Graziano outlined the “extensive interaction with the community” that has occurred. It featured nine public forums and several meetings with town organizations in the run-up to a successful Town Meeting vote in November 2023.

Project cost, tax impact addressed

Flannery explained the financial aspects of the vote, noting the total project cost is $158,422,394. The town’s expected contribution is $91.2 million after subtracting potential Massachusetts School Building Authority (MSBA) reimbursement of $61.5 million, $1.7 million from a MassSave rebate and $4 million from expected Inflation Reduction Act (IRA) rebates.

Further, the $91.2 million includes $10.1 million in contingency funds, which Flannery said protects the town if unexpected costs arise.

He said in the peak year (2028, when the town will have borrowed), taxpayers with an average home value of $852,400 will see their taxes increase by $945, or an 8% increase from current taxes.

Flannery added interest rates will fluctuate and the tax impact will lessen over time.

New school campus described

Robert Bell, programming director at Perkins Eastman, talked about the campus plan located south of Marathon School with connectivity between the two buildings.

The Grades 2-4 facility with three stories will have three “academic neighborhood” wings in the back of the building, while the front will have spaces used by the community after hours, with security measures in place at the entrance, Bell said.

He said it was “paramount” to design small learning neighborhoods “so it feels and can be experienced” that way throughout the day, a sentiment echoed by Cavanaugh.

She said students “living” in the wings would have the opportunity to be comfortable and familiar with peers and teachers in those spaces for three years. Cavanaugh noted that each academic wing would have an assistant principal and adjustment counselor.

The superintendent also talked about three science, technology and engineering rooms and “maker spaces,” noting that state standards change with an emphasis to “do science … roll up sleeves and experiment.”

Cavanaugh said the MSBA had called for an overhaul of the science curriculum, which is taking place.

She described the “purposeful design” of breakout spaces to meet remedial needs and where students can work on projects together.

She said the media center (on two floors) is “where literacy and learning take place.” Cavanaugh said “literacy” does not only refer to literature but also to financial and scientific literacy.

The superintendent noted that classrooms have been “de-fronted” — that is, the students do not sit in rows facing the teacher up front. Instead, they work at tables in small groups or individually with the teacher.

“There are multiple things happening in a classroom … with students getting what they need and instruction targeted to meet the needs of unique learners,” she said.

She added that spaces for students learning English are included. Currently, 28 languages are spoken at Marathon School, she noted.

Bell pointed out how “natural themes” are incorporated in the design, creating a “modern educational facility that extends learning beyond the classroom.”

Traffic patterns discussed

Graziano noted plans for roadway improvements at the Marathon School entrance, including a signalized crosswalk and an extension of the turn lane storage.

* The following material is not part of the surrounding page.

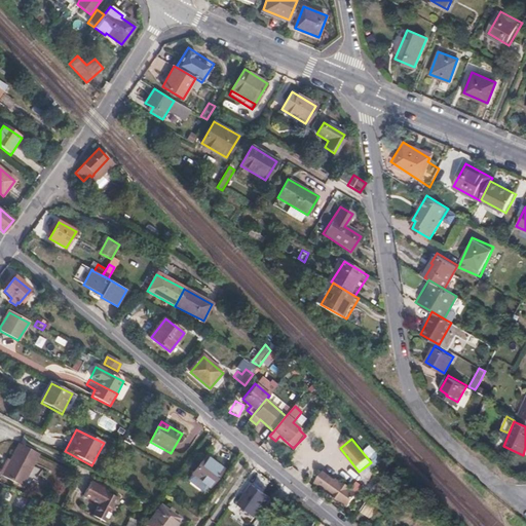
[(23,490),(40,456),(19,446),(2,479),(23,490)]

He said the access road to the two-school campus would allow for a queue of 140 cars, pulling them off Hayden Rowe Street with the hope of reducing traffic backups.

He said a signal at the intersection of the current Marathon driveway is being considered.

By having the two schools next to each other, Graziano said, 12 buses will be freed from routes — allowing for adjustments, consolidation of stops and shorter rides.

Because there were no audience members attending, Vertex project manager Chris Eberly referred residents to a questionnaire at https://shorturl.at/CGUZ7.

It will be posted until late April so that townspeople can share their views about the project.

1 Comment

  1. Anonymous

    ‘There were no audience members present’
    Seems like a very expensive meeting to hold. Was the meeting advertised to public?
    Was there an opportunity for other Town Boards and Departments to input such as Conservation Commission, DPW, Fire Department, Police, water and sewer, Select Board.
    Did any of these agencies attend?